In employing all these references to dark, weighty science fiction, Catching Fire pulls off a neat trick. Although it shows us many of the same events we saw in the first film, such as the flaming costumes of Katniss and Peeta, they seem to have more weight and impact because of the more forbidding mood surrounding them. In the first film the flaming clothes were impressive and enjoyable, a pretty special effect which endears the characters to us. In this film, the same gesture is used to express defiance, with the flashy flames burning Katniss' dress into a symbol of rebellion, not unlike Natalie Portman's transformation in Black Swan.
This brings us on to Katniss Everdeen as a character. The role has made Lawrence a huge star, and she is often held up as the antithesis of Bella Swan in the Twilight series: namely, she is seen as a strong, independent, competent woman who doesn't need to be constantly rescued by men or wishes to be entirely defined by them. That said, some have criticised this depiction of her, complaining that she spends too much time crying and being vulnerable, needing to rely on others in a way that undercuts her essential characteristics.
It's a tempting argument, but it rests on a misconception about what constitutes a 'strong' character. Being 'strong', whether male or female, doesn't mean having no emotions or vulnerabilities: such characters are not strong, they are simply unbelievable. Katniss spends much of the film in stoic defiance of what the Capitol wants, but by allowing her to be more emotional she becomes more rounded as a human being. She retains her independence and intelligence, it's just that the obstacles she faces are getting larger, and no hero is truly that sang froid.

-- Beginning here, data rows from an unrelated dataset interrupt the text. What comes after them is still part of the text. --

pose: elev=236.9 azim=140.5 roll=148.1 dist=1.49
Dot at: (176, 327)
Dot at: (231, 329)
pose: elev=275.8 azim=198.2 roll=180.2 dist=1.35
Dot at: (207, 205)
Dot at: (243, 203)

Catching Fire also comes up trumps in the way that it manages the romance element of its storyline. While Gale gets very little screen time in comparison to Peeta, the love triangle between them and Katniss is still present - it simply isn't thrust in our face as if all the action depends upon it. Katniss is still deciding which side she is on, and by extension whom she loves, and there remain doubts about how much of her relationship with Peeta is for show and how much is actually how she feels.
The film continues to make the best of its all-round excellent cast. Jennifer Lawrence is terrific at Katniss, refuting any notions that her Oscar success with Silver Linings Playbook would lead to her feel above the franchise. While she returns to Catching Fire as an established star rather than a promising newcomer, she still has an incredible charisma and naturalism which make you feel like you've discovered her for the first time.

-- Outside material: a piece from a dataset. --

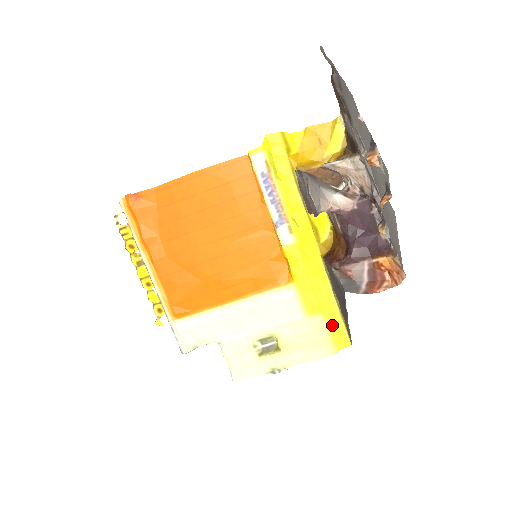
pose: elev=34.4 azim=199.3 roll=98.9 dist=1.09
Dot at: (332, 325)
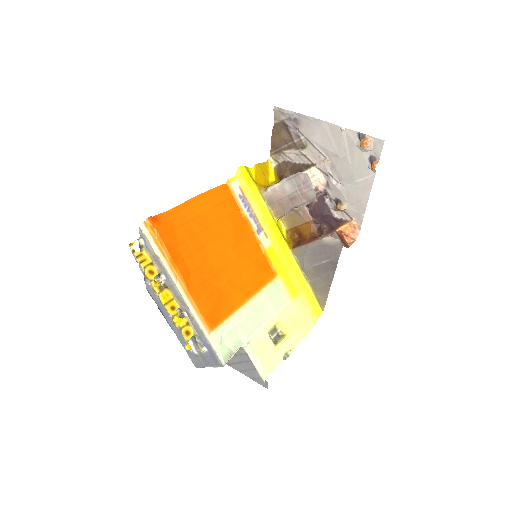
Dot at: (309, 301)
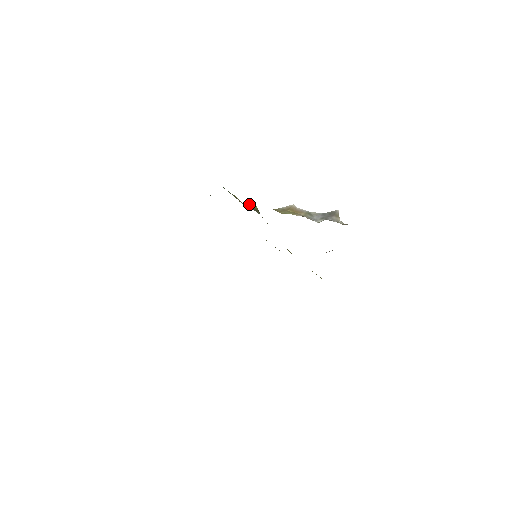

Josh Hutcherson continues to impress as Peeta, being a little more assertive this time around and endearing himself as a result. As for the inhabitants of the Capitol, it's a case of more gradual development, with both Elizabeth Banks and Stanley Tucci playing things a little broader so that their celebrity-friendly masks begin to crack under the strain. Donald Sutherland also gets more to do this time, with his President Snow becoming steadily more ruthless and manipulative as Katniss' influence grows.

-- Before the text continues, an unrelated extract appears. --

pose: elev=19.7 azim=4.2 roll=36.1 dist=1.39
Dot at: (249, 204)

The Hunger Games: Catching Fire is a thrilling and worthy follow-up to one of the best blockbusters of 2012. While it is slightly too long and its ending is rather abrupt, it is otherwise very hard to find fault with it, on a visual level, in its character development, its action sequences or its performances. Time will tell whether splitting Mockingjay into two films was a good idea, but for now we have a great sequel to keep us both engaged and entertained.